Significherebbe predisporre in anticipo procedure automatiche per i dirottamenti, slot aeroportuali di emergenza, parcheggi per gli aeromobili, servizi di handling aggiuntivi e soprattutto collegamenti terrestri immediatamente attivabili.

Il passeggero dirottato a Palermo non dovrebbe cominciare, una volta atterrato, a cercare autonomamente un autobus per Catania.

Autobus e treni come parte del sistema aeroportuale

Qui emerge una delle lezioni più interessanti della crisi.

La resilienza di Fontanarossa dipende anche da infrastrutture apparentemente lontane dall’aviazione.

La rete ferroviaria Palermo-Catania veloce ed efficiente, collegamenti rapidi con Comiso e servizi autobus predisposti per le emergenze vulcaniche aumenterebbero indirettamente la capacità operativa dell’aeroporto di Catania.

È un cambio di prospettiva importante: ferrovie e autostrade diventano infrastrutture di sicurezza aeroportuale quando l’aeroporto principale può essere temporaneamente neutralizzato da un fenomeno naturale ricorrente.

Informare prima, non soltanto durante l’emergenza

C’è infine un problema di comunicazione.

Durante una crisi vulcanica le informazioni arrivano da soggetti differenti: INGV, ENAC, SAC, compagnie aeree, Protezione Civile, aeroporti alternativi e aziende di trasporto.

Per il viaggiatore questa frammentazione può diventare disorientante.

L’Aeroporto di Catania aggiorna lo stato delle operazioni e invita, durante le fasi critiche, a verificare il proprio volo prima di raggiungere lo scalo. Ma un sistema ancora più evoluto potrebbe riunire in un’unica piattaforma lo stato dell’aeroporto, il volo, l’eventuale aeroporto alternativo e il trasporto terrestre necessario per raggiungere la destinazione finale.

Imparare a convivere con il gigante

La domanda, alla fine, non è come evitare che l’Etna provochi altri disagi. Il vulcano non è un’anomalia del territorio siciliano. È parte del territorio. È l’icona della Sicilia nel mondo.

Ed è proprio questa consapevolezza che dovrebbe modificare il modo di progettare infrastrutture e servizi.

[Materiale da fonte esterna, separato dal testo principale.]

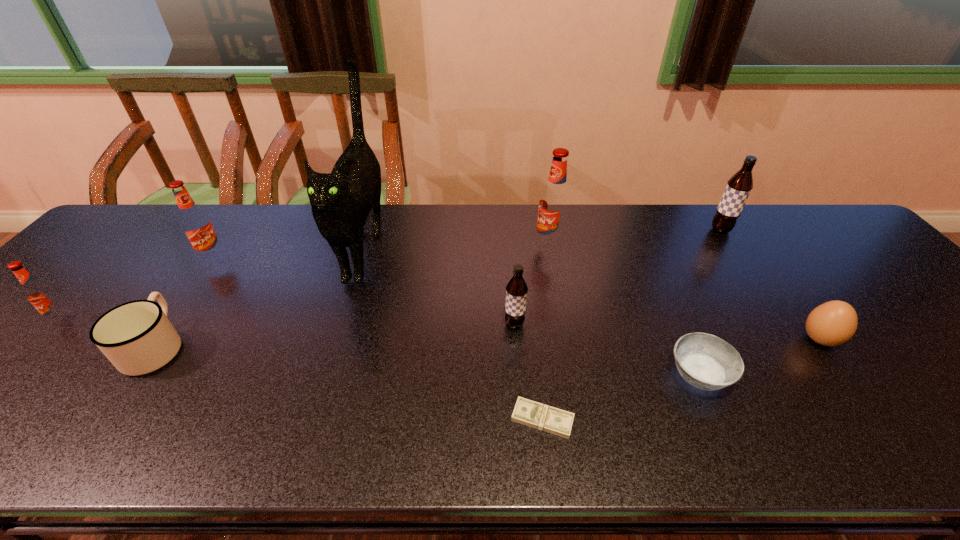
The height and width of the screenshot is (540, 960). What are the coordinates of `cat` in the screenshot? It's located at (341, 201).

The width and height of the screenshot is (960, 540). Find the location of `the tallest object`. the tallest object is located at coordinates (341, 201).

The image size is (960, 540). I want to click on the biggest red root beer, so click(x=554, y=202).

Identify the location of the rightmost red root beer. (554, 202).

Where is `the second biggest red root beer`? The image size is (960, 540). the second biggest red root beer is located at coordinates (195, 223).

L’Etna rappresenta contemporaneamente un rischio naturale, uno straordinario laboratorio scientifico, un elemento identitario e una delle maggiori attrazioni paesaggistiche della Sicilia. Pretendere di eliminare completamente l’interferenza del vulcano con le attività umane è insensato. Ridurne drasticamente le conseguenze, invece, è un obiettivo realistico.

L’estate 2026 sta mostrando che la vulnerabilità maggiore non risiede nell’eruzione, ma nella mancanza di una visione politica ed amministrativa, di figure apicali capaci di porre rimedio alla fragilità delle connessioni quando un nodo fondamentale della rete viene meno.